At last, we found decreased FC between L-MOG and L-OFC. OFC is regarded as a region in integrating sensory and emotional information through white matter connections with visual, auditory and limbic structures [39], and play a vital role in mood regulation, response inhibition, selective attention and reward processing in the pathophysiology of MDD [29, 37,38,39]. Previous study revealed decreased ALFF in OFC in patients with MDD and suggested hypofunction of emotion regulation [69]. Dynamic causal modeling was applied to explored neural mechanisms of a bottom-up and top-down process for emotional facial expression during memory formation. Xiu and his collogues found that emotion information could affect bottom-up connections from the occipital visual cortex to the OFC [70]. Lateral OFC act an important role in facilitating selective attention to modulate irrelevant emotional materials from the environment [37]. MDD patients showed increased OFC activity in attentional task asking to ignore sad words with attending to happy ones compared with ignoring happy with attending to sad [52]. In this sense, decrease FC between L-MOG and L-OFC may indicate impairment inhibited capability in response to visual information and related to dysfunctional mood regulation in female depression.

It is worth noting that we found left-lateralized cortical regions in female MDD. This finding was also in consistent with previous findings. Jiang has founded that differences in predominated lateralization of ALFF alteration between MDD and bipolar depression which meant left hemisphere for MDD and bilateral of bipolar depression [71]. Of course, these findings may be related to gender difference. In brain study, sex-related hemisphere lateralization was founded in healthy young Chinese adults. This study suggested that regional difference of gray matter density between men and women, and that functional regional homogeneity (ReHo) difference with higher ReHo in the right hemisphere for men and in left for women [72]. Our findings were also compatible with previous study. Recently, an event-related potential study suggested that female depression may be more vulnerable that male during emotional face processing with the unconscious negative cognitive bias, and considered that unconscious cognitive bias may be modulated by sex effects [73].

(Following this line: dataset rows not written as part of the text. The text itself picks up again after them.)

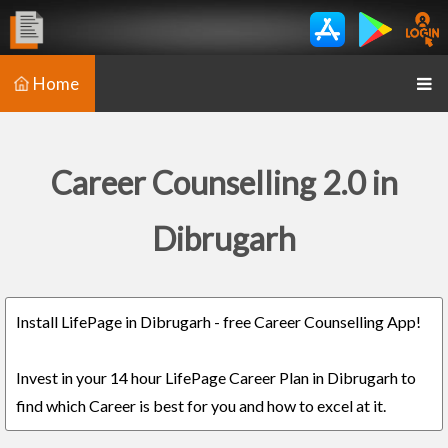
Home
Career Counselling 2.0 in
Dibrugarh
Install LifePage in Dibrugarh - free Career Counselling App!
Invest in your 14 hour LifePage Career Plan in Dibrugarh to
find which Career is best for you and how to excel at it.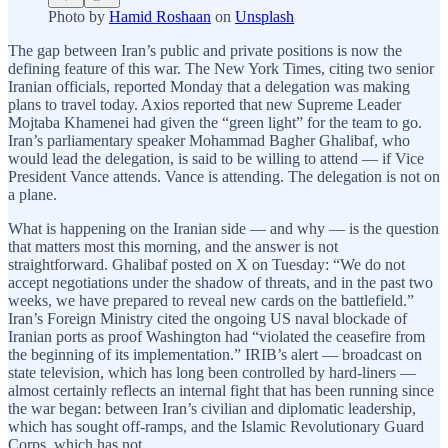
Photo by
Hamid Roshaan
on
Unsplash
The gap between Iran’s public and private positions is now the
defining feature of this war. The New York Times, citing two senior
Iranian officials, reported Monday that a delegation was making
plans to travel today. Axios reported that new Supreme Leader
Mojtaba Khamenei had given the “green light” for the team to go.
Iran’s parliamentary speaker Mohammad Bagher Ghalibaf, who
would lead the delegation, is said to be willing to attend — if Vice
President Vance attends. Vance is attending. The delegation is not on
a plane.
What is happening on the Iranian side — and why — is the question
that matters most this morning, and the answer is not
straightforward. Ghalibaf posted on X on Tuesday: “We do not
accept negotiations under the shadow of threats, and in the past two
weeks, we have prepared to reveal new cards on the battlefield.”
Iran’s Foreign Ministry cited the ongoing US naval blockade of
Iranian ports as proof Washington had “violated the ceasefire from
the beginning of its implementation.” IRIB’s alert — broadcast on
state television, which has long been controlled by hard-liners —
almost certainly reflects an internal fight that has been running since
the war began: between Iran’s civilian and diplomatic leadership,
which has sought off-ramps, and the Islamic Revolutionary Guard
Corps, which has not.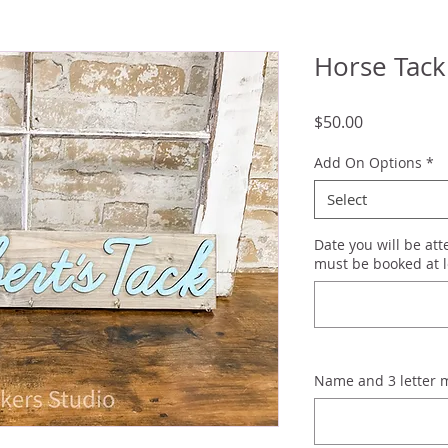
Horse Tack
Price
$50.00
Add On Options
*
Select
Date you will be at
must be booked at l
Name and 3 letter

Some limitations should be addressed. First, the small number of participants and the imbalance in HCs might be insufficient to summarize the results to a larger population. Second, the data are cross-sectional; we cannot ensure the clinical diagnosis consistency of MDD patients because of the risk of switching to bipolar disorder. Third, although ALFF was used wildly, the true neurophysiological mechanism is still not clear. Future studies should include a larger number of participants with a longer observation period.


In summary, the present study revealed that female subjects with MDD had decreased ALFF in L-MOG and increased FC between L-MOG with L-mPFG, and left hippocampus and decreased FC between L-MOG and L-OFC. Importantly, these findings indicated L-MOG act as a connection, and abnormal FC may be potentially related to cognition biases of MDD and may help to advance our understanding of the neurobiological mechanism underlying female depressed patients.